Combine with mapped types and we get key remapping that actually does useful things. Here’s how to build typed event handler props from an event name union.

type Event = "click" | "hover" | "focus";

type EventHandlers = {
  [E in Event as `on${Capitalize<E>}`]: () => void;
};
// { onClick: () => void; onHover: () => void; onFocus: () => void }
"click" | "hover" + on${Capitalize} →
"click" → "onClick"
"hover" → "onHover"

Pattern matching with infer

Combine template literals with conditional types + infer and we can parse strings at the type level. Here’s a type that extracts the route param out of a path string.

type ExtractParam<T> = T extends `/${string}/:${infer Param}` ? Param : never;

type P1 = ExtractParam<"/users/:id">;     // "id"
type P2 = ExtractParam<"/posts/:slug">;   // "slug"
type P3 = ExtractParam<"/about">;         // never

The infer Param slot captures whatever sits after : in the matching path. We just wrote a tiny parser using only types. This is exactly how Express-style route typing works in libraries like hono or tRPC.

Real-world: type-safe API paths

Let’s say our API has paths like /users/:id/posts/:postId. We want a function that requires us to pass exactly those params.

type PathParams<P extends string> =
  P extends `${string}:${infer Param}/${infer Rest}`
    ? { [K in Param | keyof PathParams<`/${Rest}`>]: string }
    : P extends `${string}:${infer Param}`
    ? { [K in Param]: string }
    : {};

function get<P extends string>(path: P, params: PathParams<P>) {
  // ... build URL
}

get("/users/:id", { id: "42" });                    // works
get("/users/:id/posts/:postId", { id: "1", postId: "2" }); // works
// get("/users/:id", { wrong: "x" });               // error

Yeah, that’s recursive template literal parsing.
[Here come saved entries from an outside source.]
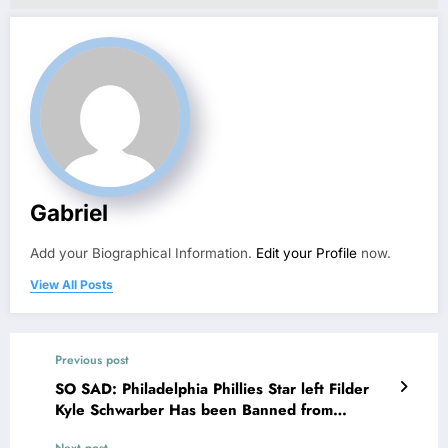
Gabriel
Add your Biographical Information.
Edit your Profile
now.
View All Posts
Previous post
SO SAD: Philadelphia Phillies Star left Filder
Kyle Schwarber Has been Banned from
Basketball activities by MLB Officials After he
Next post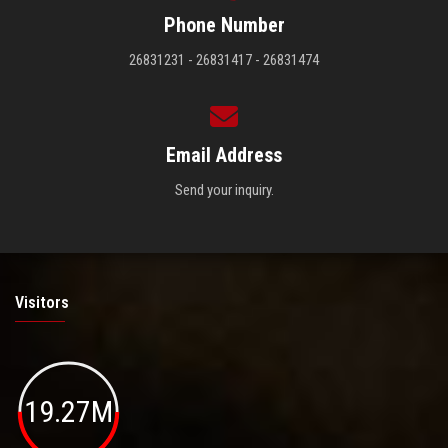
Phone Number
26831231 - 26831417 - 26831474
Email Address
Send your inquiry.
Visitors
19.27M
Heavy stuff, but it’s the same pattern used in real libraries we depend on.

Type-safe CSS units

A common practical use — restrict a string to a value with a known suffix.

type Pixels = `${number}px`;
type Percent = `${number}%`;
type CSSLength = Pixels | Percent | "auto";

const w1: CSSLength = "200px";   // works
const w2: CSSLength = "50%";     // works
const w3: CSSLength = "auto";    // works
// const w4: CSSLength = "200";  // error — missing unit

${number} is a special form that matches any numeric literal in a template string. There’s also ${bigint} and ${boolean}.

When to reach for it

Template literal types are addictive — we can model wildly complex string formats with them. But they’re also expensive to evaluate and hard to debug. Reach for them when modeling string formats that already exist in our system (event names, route paths, CSS values). For free-form strings, plain string is still the right call.